Chapter 85

Chapter 14 Section 5 It is not necessary to use forecasting tools

We will not sell some of the shares of those good companies at will because of rumors that the US Federal Reserve may adjust the interest rate, or hear Wall Street analysts’ forecasts on the stock outlook, just like we will not sell more eggs. Hens are sold the same way.

--Warren Buffett
Buffett believes that when choosing stocks to invest in, it is most correct for investors to trade in their own way.Investors don't have to consider macroeconomic factors or use forecasting tools.

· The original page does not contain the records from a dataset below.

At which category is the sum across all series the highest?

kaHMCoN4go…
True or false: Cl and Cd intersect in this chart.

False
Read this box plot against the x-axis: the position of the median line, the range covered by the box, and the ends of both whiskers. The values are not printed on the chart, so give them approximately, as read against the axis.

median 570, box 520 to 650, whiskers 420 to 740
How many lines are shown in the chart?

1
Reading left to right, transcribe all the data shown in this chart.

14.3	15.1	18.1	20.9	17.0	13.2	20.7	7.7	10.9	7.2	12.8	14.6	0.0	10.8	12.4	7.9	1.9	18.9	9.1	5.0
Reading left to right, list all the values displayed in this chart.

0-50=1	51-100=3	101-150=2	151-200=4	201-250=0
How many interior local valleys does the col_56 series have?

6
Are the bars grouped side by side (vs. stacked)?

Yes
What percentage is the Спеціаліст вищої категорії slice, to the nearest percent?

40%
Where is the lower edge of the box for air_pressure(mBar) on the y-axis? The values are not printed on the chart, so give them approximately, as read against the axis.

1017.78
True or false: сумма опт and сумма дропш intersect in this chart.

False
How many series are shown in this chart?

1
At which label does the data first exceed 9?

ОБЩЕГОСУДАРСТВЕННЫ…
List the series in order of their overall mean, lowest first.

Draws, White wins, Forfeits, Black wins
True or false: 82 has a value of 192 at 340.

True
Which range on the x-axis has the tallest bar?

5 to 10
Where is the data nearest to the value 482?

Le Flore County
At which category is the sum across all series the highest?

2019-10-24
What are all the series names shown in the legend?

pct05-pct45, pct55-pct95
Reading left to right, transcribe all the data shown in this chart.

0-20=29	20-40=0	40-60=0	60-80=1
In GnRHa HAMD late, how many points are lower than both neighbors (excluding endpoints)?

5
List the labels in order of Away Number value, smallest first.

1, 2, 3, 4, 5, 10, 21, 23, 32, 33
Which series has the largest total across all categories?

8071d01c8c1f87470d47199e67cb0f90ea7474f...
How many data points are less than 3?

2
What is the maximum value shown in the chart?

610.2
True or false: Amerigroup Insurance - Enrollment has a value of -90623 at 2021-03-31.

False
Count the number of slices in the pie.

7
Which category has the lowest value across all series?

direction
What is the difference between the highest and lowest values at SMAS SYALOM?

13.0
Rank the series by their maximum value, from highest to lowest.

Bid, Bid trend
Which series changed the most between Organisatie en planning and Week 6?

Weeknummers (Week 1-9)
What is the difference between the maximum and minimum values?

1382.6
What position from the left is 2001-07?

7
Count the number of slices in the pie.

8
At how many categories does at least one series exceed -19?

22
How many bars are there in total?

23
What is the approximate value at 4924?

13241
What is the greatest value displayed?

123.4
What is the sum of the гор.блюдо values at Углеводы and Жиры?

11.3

Buffett believes that investors don't need to waste time thinking about macroeconomic factors.Buffett once said that even if the chairman of the Federal Reserve tells him the monetary policy for the next few years, he will not change his investment decisions.In Buffett's view, no one can predict the economic situation.Furthermore, if an investor chooses a stock that can only be profitable under a certain economic situation, then this stock means volatility and speculation.Buffett said that a company that truly has a sustainable competitive advantage can be profitable no matter what the economic situation is, and the economic situation affects only the amount of profit.During Buffett's investment career, companies he invested in such as Coca-Cola, Washington Post, and Gillette have all created high profits, even in a very bad economic environment.Buffett believes that the macroeconomic situation has only one role for investors, which is to give investors the opportunity to buy high-quality stocks at low prices when the economy fluctuates greatly.

According to Buffett, investors don't have to use forecasting tools.The forecasting tools appear to be accurate.But the stock market is always changing, and there is no law at all.The more rigorous the stock forecasting tool is, the more ridiculous the stock forecasting tool is.Buffett believes that the stock market is a place where mania and depression alternate.There are days when it's excited about the promise of the future, and at other times it's unreasonably frustrated.Of course, such behavior creates investment opportunities, especially when the stock prices of good companies are unreasonably undervalued by the stock market.But the stock market is not an investment advisor; it exists only to help investors buy or sell stocks.Investors should not consider those forecast results, but should delve into the company's historical operating record.All an investor has to do is analyze the intrinsic value of a stock and then buy those stocks when the stock price enters a margin of safety.The stock market is a voting machine in the short run and a fair balance in the long run.Therefore, once investors choose stocks, they don't have to care about short-term fluctuations in stock prices.As long as you insist on long-term holding, you will be able to get rich returns.There is no stock-quote terminal in Buffett's office, but Buffett still dominates the stock market.Buffett believes that if one intends to hold the stock of a good company for a long time, but wants to use a forecasting tool to predict the daily stock price, it is very unreasonable.

Investment motto:

When choosing stocks, investors should focus on the operating conditions of the company, judge the intrinsic value of the company, and then buy stocks in the area where the stock price falls within the margin of safety, and should not be superstitious about the impact of the macroeconomic situation and the ability of forecasting tools.

(End of this chapter)

Tap the screen to use advanced tools Tip: You can use left and right keyboard keys to browse between chapters.